- Aim of the task -
Give back exactly the lines of the data below, starting with the line that has "H&E whole-slide image" and going on through the line that has "AJCC pathologic stage: III".

Available records Start Marker

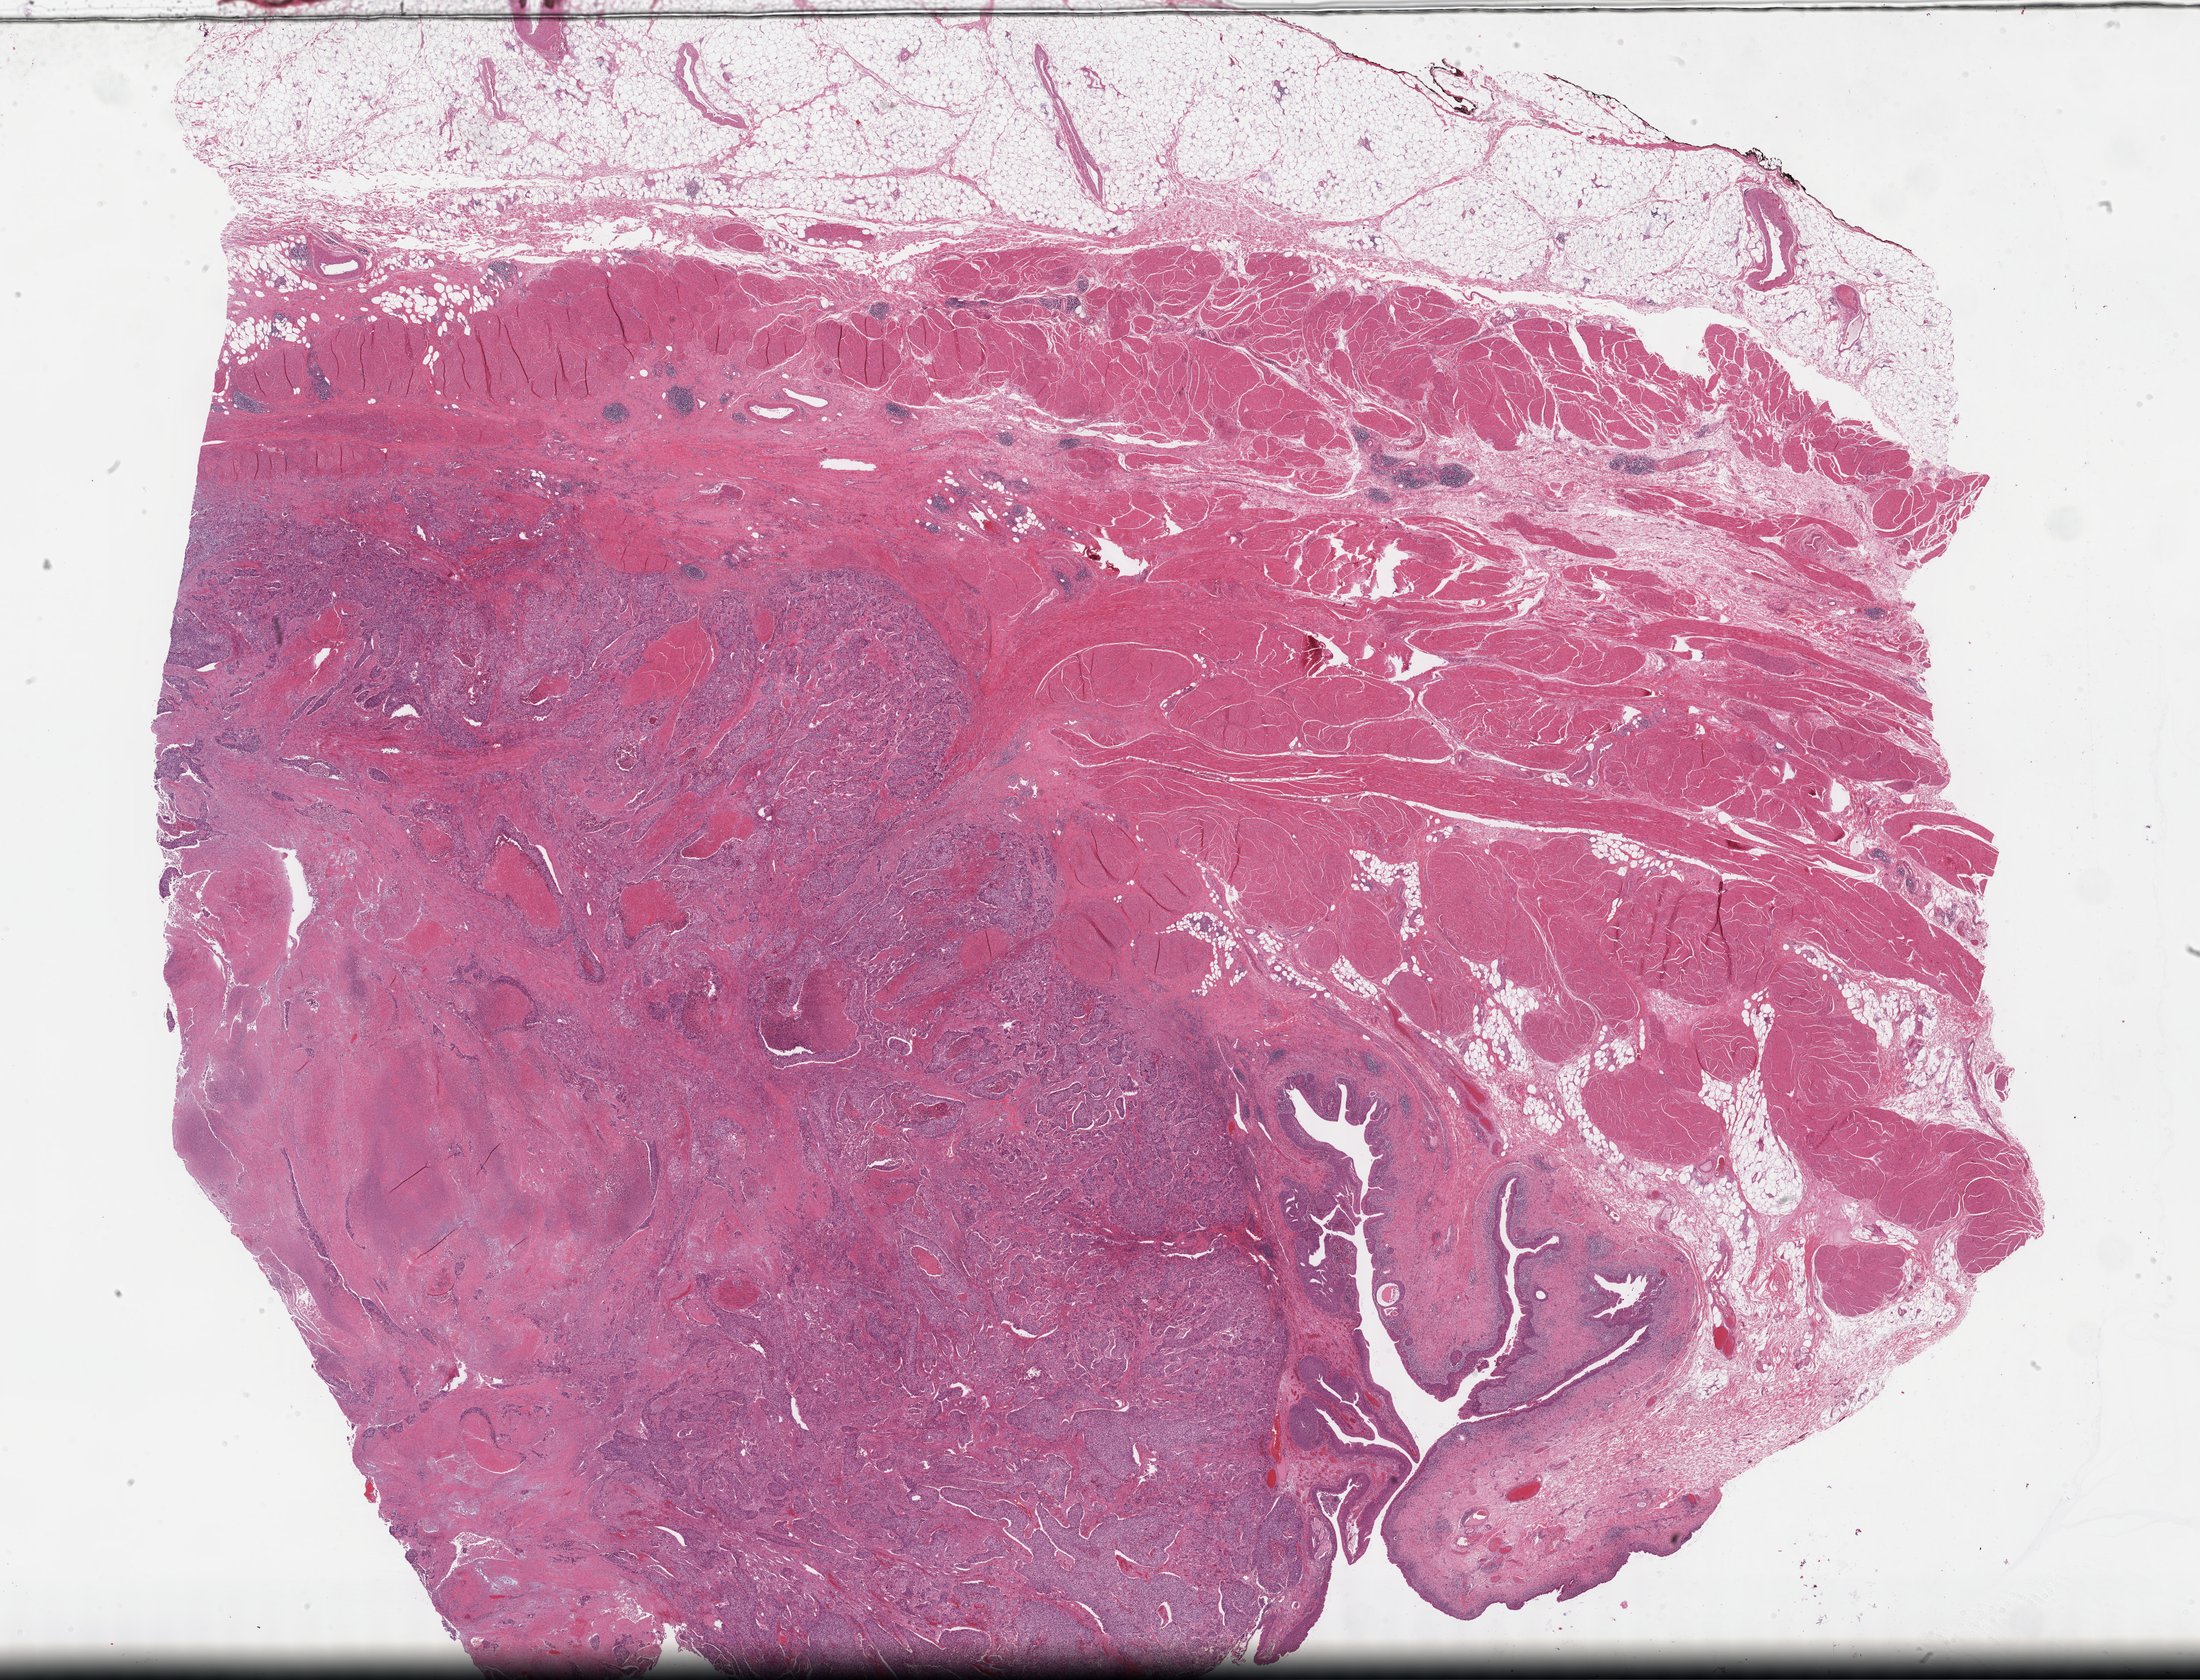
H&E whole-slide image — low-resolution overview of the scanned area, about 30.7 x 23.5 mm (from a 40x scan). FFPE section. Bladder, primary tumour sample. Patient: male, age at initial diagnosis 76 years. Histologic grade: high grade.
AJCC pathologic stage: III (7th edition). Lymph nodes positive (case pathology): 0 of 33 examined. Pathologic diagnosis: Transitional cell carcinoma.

Available records End Marker
Available records Start Marker

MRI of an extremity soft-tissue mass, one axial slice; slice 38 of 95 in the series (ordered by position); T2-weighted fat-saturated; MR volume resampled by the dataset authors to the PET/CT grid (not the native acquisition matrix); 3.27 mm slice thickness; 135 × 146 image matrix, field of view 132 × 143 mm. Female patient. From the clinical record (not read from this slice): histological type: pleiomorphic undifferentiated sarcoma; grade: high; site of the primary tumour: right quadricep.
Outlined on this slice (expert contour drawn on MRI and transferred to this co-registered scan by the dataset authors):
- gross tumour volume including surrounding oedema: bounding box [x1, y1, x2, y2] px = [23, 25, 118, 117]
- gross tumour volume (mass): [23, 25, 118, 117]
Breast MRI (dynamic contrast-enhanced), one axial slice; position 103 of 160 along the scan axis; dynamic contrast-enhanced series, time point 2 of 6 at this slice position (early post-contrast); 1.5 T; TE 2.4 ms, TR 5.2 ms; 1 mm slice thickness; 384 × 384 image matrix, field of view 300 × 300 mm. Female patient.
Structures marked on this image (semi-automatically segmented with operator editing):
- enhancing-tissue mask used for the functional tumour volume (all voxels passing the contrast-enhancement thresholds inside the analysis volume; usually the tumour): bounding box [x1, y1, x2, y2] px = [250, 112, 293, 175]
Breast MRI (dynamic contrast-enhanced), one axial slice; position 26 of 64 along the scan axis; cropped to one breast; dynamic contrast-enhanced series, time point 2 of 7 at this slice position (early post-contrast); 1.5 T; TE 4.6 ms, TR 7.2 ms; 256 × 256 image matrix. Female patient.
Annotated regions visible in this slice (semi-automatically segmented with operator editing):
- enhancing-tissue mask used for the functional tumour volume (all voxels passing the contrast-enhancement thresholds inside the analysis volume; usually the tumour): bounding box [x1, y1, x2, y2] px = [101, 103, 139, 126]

Available records End Marker
Available records Start Marker

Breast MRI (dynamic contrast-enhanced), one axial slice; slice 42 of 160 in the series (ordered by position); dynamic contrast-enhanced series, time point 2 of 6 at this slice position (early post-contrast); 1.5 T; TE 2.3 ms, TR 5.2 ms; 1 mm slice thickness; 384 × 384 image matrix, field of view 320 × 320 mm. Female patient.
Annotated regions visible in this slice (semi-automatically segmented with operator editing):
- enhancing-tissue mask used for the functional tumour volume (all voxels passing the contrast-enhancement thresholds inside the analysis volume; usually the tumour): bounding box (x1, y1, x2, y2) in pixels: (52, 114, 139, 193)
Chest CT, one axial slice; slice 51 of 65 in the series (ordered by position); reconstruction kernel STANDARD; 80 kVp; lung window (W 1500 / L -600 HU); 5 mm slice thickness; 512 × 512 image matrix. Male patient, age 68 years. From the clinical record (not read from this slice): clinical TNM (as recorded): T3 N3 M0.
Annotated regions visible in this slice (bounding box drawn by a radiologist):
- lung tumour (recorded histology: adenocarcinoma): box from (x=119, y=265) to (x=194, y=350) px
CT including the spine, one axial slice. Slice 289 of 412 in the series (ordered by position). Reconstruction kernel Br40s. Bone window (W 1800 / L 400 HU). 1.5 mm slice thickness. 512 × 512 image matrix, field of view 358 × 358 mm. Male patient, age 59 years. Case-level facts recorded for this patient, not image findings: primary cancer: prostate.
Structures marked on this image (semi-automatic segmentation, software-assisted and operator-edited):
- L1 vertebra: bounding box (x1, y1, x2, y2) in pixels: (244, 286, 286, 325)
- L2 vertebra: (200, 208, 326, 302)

Available records End Marker

- Task answer -
H&E whole-slide image — low-resolution overview of the scanned area, about 30.7 x 23.5 mm (from a 40x scan). FFPE section. Bladder, primary tumour sample. Patient: male, age at initial diagnosis 76 years. Histologic grade: high grade.
AJCC pathologic stage: III (7th edition). Lymph nodes positive (case pathology): 0 of 33 examined. Pathologic diagnosis: Transitional cell carcinoma.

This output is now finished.